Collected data

▬▬▬▬▬▬▬▬▬▬

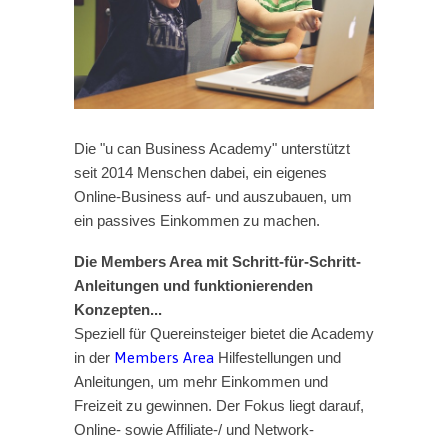
Die "u can Business Academy" unterstützt
seit 2014 Menschen dabei, ein eigenes
Online-Business auf- und auszubauen, um
ein passives Einkommen zu machen.
Die Members Area mit Schritt-für-Schritt-
Anleitungen und funktionierenden
Konzepten...
Speziell für Quereinsteiger bietet die Academy
in der
Members Area
Hilfestellungen und
Anleitungen, um mehr Einkommen und
Freizeit zu gewinnen. Der Fokus liegt darauf,
Online- sowie Affiliate-/ und Network-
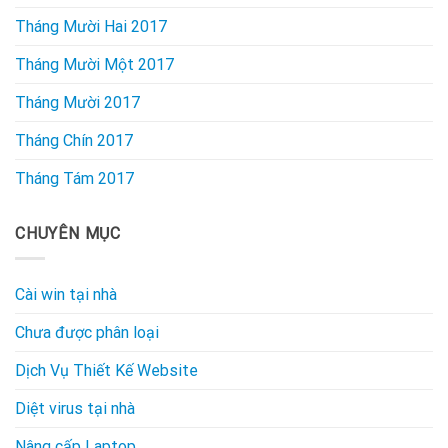
Tháng Mười Hai 2017
Tháng Mười Một 2017
Tháng Mười 2017
Tháng Chín 2017
Tháng Tám 2017
CHUYÊN MỤC
Cài win tại nhà
Chưa được phân loại
Dịch Vụ Thiết Kế Website
Diệt virus tại nhà
Nâng cấp Laptop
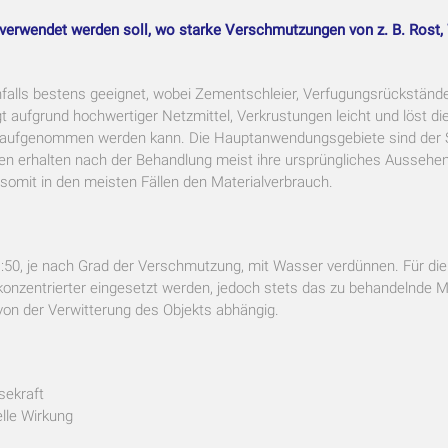
rt verwendet werden soll, wo starke Verschmutzungen von z. B. Rost,
nfalls bestens geeignet, wobei Zementschleier, Verfugungsrückstände
 aufgrund hochwertiger Netzmittel, Verkrustungen leicht und löst die
ht aufgenommen werden kann. Die Hauptanwendungsgebiete sind der 
n erhalten nach der Behandlung meist ihre ursprüngliches Aussehen w
somit in den meisten Fällen den Materialverbrauch.
1:50, je nach Grad der Verschmutzung, mit Wasser verdünnen. Für die
onzentrierter eingesetzt werden, jedoch stets das zu behandelnde Mate
von der Verwitterung des Objekts abhängig.
sekraft
lle Wirkung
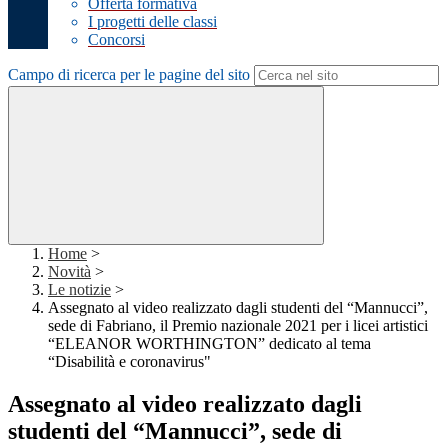
Offerta formativa
I progetti delle classi
Concorsi
Campo di ricerca per le pagine del sito
Home
>
Novità
>
Le notizie
>
Assegnato al video realizzato dagli studenti del “Mannucci”,
sede di Fabriano, il Premio nazionale 2021 per i licei artistici
“ELEANOR WORTHINGTON” dedicato al tema
“Disabilità e coronavirus"
Assegnato al video realizzato dagli
studenti del “Mannucci”, sede di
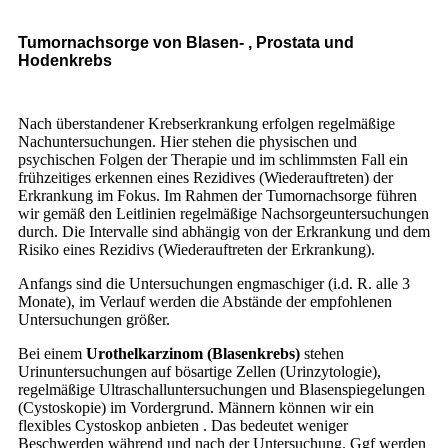
Tumornachsorge von Blasen- , Prostata und
Hodenkrebs
Nach überstandener Krebserkrankung erfolgen regelmäßige
Nachuntersuchungen. Hier stehen die physischen und
psychischen Folgen der Therapie und im schlimmsten Fall ein
frühzeitiges erkennen eines Rezidives (Wiederauftreten) der
Erkrankung im Fokus. Im Rahmen der Tumornachsorge führen
wir gemäß den Leitlinien regelmäßige Nachsorgeuntersuchungen
durch. Die Intervalle sind abhängig von der Erkrankung und dem
Risiko eines Rezidivs (Wiederauftreten der Erkrankung).
Anfangs sind die Untersuchungen engmaschiger (i.d. R. alle 3
Monate), im Verlauf werden die Abstände der empfohlenen
Untersuchungen größer.
Bei einem
Urothelkarzinom (Blasenkrebs)
stehen
Urinuntersuchungen auf bösartige Zellen (Urinzytologie),
regelmäßige Ultraschalluntersuchungen und Blasenspiegelungen
(Cystoskopie) im Vordergrund. Männern können wir ein
flexibles Cystoskop anbieten . Das bedeutet weniger
Beschwerden während und nach der Untersuchung. Ggf werden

▬▬▬▬▬▬▬▬▬▬

● WHAT TO PRODUCE: Scan the entries above for the string "stehen" and copy each line containing it.

● EXERCISE ANSWER:
Nachuntersuchungen. Hier stehen die physischen und
stehen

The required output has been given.